● **REQUIRED ACTION**
Reproduce, from the lines below, exactly the stretch that begins at the line containing "Security Hardware | | | | |" and ends at the line containing "Wall Tile | | | | |", both included.

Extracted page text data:
'''
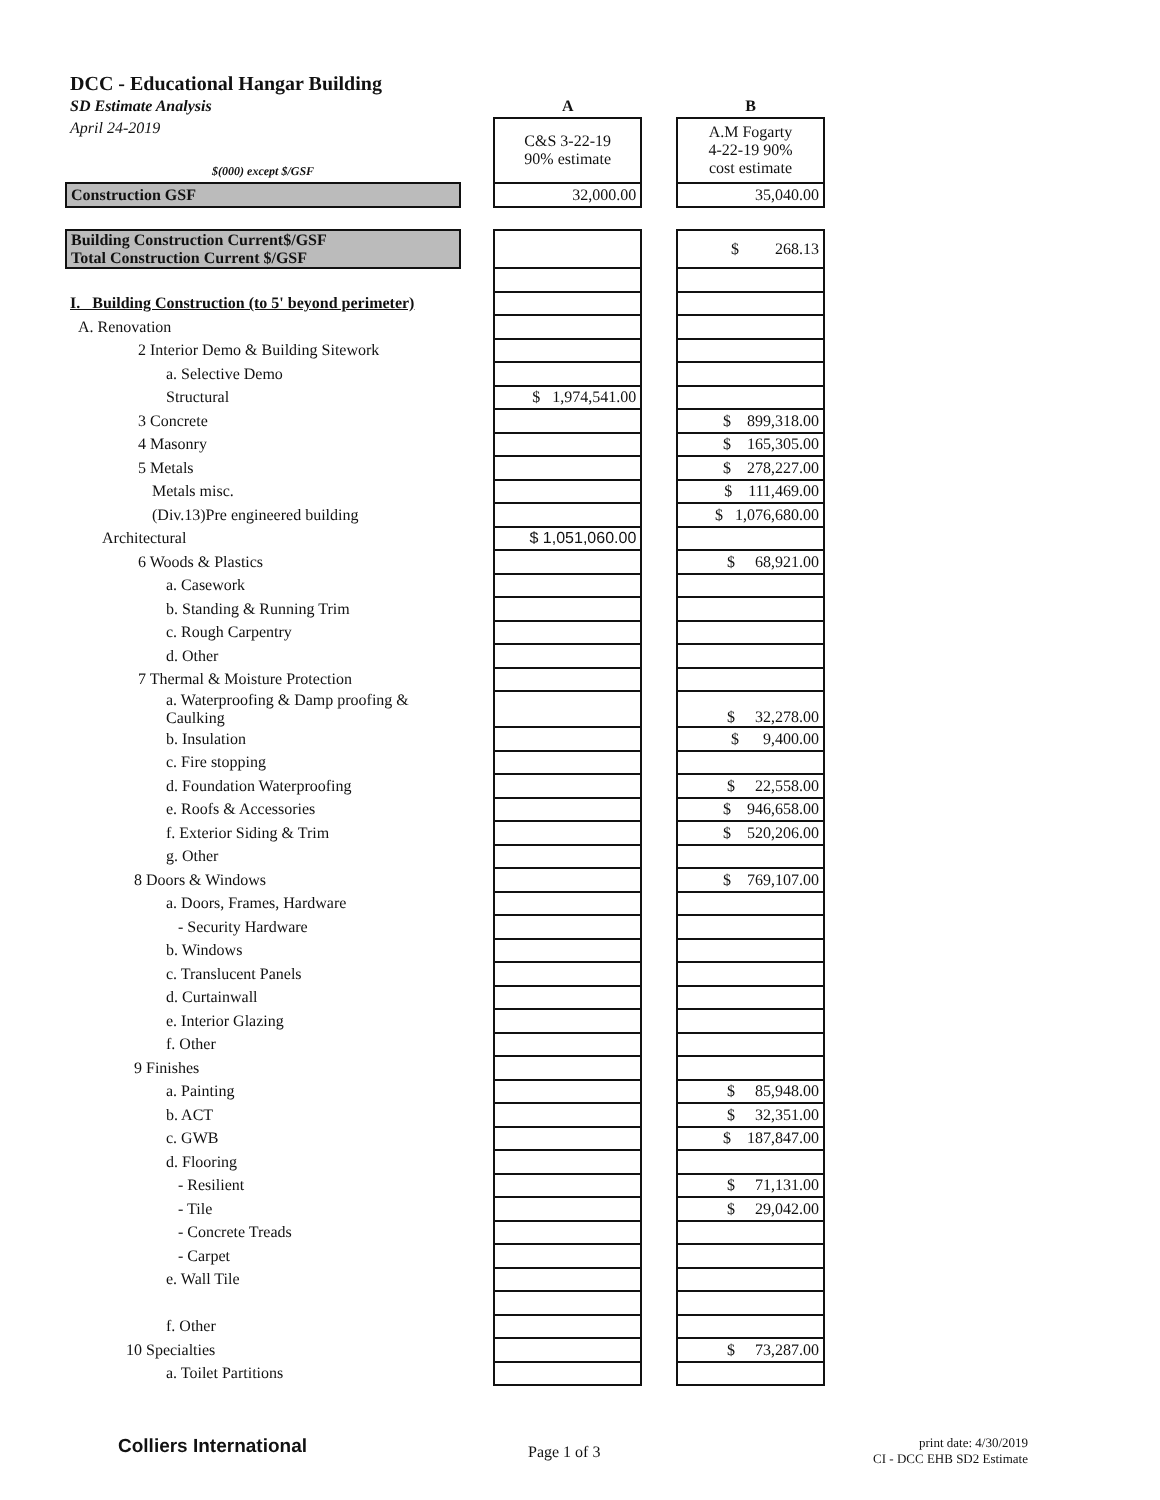| DCC - Educational Hangar Building | | | | |
| SD Estimate Analysis | | A | | B |
| April 24-2019 | | C&S 3-22-19 90% estimate | | A.M Fogarty 4-22-19 90% cost estimate |
| $(000) except $/GSF | | | | |
| Construction GSF | | 32,000.00 | | 35,040.00 |
| Building Construction Current$/GSF Total Construction Current $/GSF | | | | $ 268.13 |
| I. Building Construction (to 5' beyond perimeter) | | | | |
| A. Renovation | | | | |
| 2 Interior Demo & Building Sitework | | | | |
| a. Selective Demo | | | | |
| Structural | | $ 1,974,541.00 | | |
| 3 Concrete | | | | $ 899,318.00 |
| 4 Masonry | | | | $ 165,305.00 |
| 5 Metals | | | | $ 278,227.00 |
| Metals misc. | | | | $ 111,469.00 |
| (Div.13)Pre engineered building | | | | $ 1,076,680.00 |
| Architectural | | $ 1,051,060.00 | | |
| 6 Woods & Plastics | | | | $ 68,921.00 |
| a. Casework | | | | |
| b. Standing & Running Trim | | | | |
| c. Rough Carpentry | | | | |
| d. Other | | | | |
| 7 Thermal & Moisture Protection | | | | |
| a. Waterproofing & Damp proofing & Caulking | | | | $ 32,278.00 |
| b. Insulation | | | | $ 9,400.00 |
| c. Fire stopping | | | | |
| d. Foundation Waterproofing | | | | $ 22,558.00 |
| e. Roofs & Accessories | | | | $ 946,658.00 |
| f. Exterior Siding & Trim | | | | $ 520,206.00 |
| g. Other | | | | |
| 8 Doors & Windows | | | | $ 769,107.00 |
| a. Doors, Frames, Hardware | | | | |
| - Security Hardware | | | | |
| b. Windows | | | | |
| c. Translucent Panels | | | | |
| d. Curtainwall | | | | |
| e. Interior Glazing | | | | |
| f. Other | | | | |
| 9 Finishes | | | | |
| a. Painting | | | | $ 85,948.00 |
| b. ACT | | | | $ 32,351.00 |
| c. GWB | | | | $ 187,847.00 |
| d. Flooring | | | | |
| - Resilient | | | | $ 71,131.00 |
| - Tile | | | | $ 29,042.00 |
| - Concrete Treads | | | | |
| - Carpet | | | | |
| e. Wall Tile | | | | |
| f. Other | | | | |
| 10 Specialties | | | | $ 73,287.00 |
| a. Toilet Partitions | | | | |
Colliers International Page 1 of 3
print date: 4/30/2019
CI - DCC EHB SD2 Estimate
'''
● **RESPONSE TO THIS TASK**
| - Security Hardware | | | | |
| b. Windows | | | | |
| c. Translucent Panels | | | | |
| d. Curtainwall | | | | |
| e. Interior Glazing | | | | |
| f. Other | | | | |
| 9 Finishes | | | | |
| a. Painting | | | | $ 85,948.00 |
| b. ACT | | | | $ 32,351.00 |
| c. GWB | | | | $ 187,847.00 |
| d. Flooring | | | | |
| - Resilient | | | | $ 71,131.00 |
| - Tile | | | | $ 29,042.00 |
| - Concrete Treads | | | | |
| - Carpet | | | | |
| e. Wall Tile | | | | |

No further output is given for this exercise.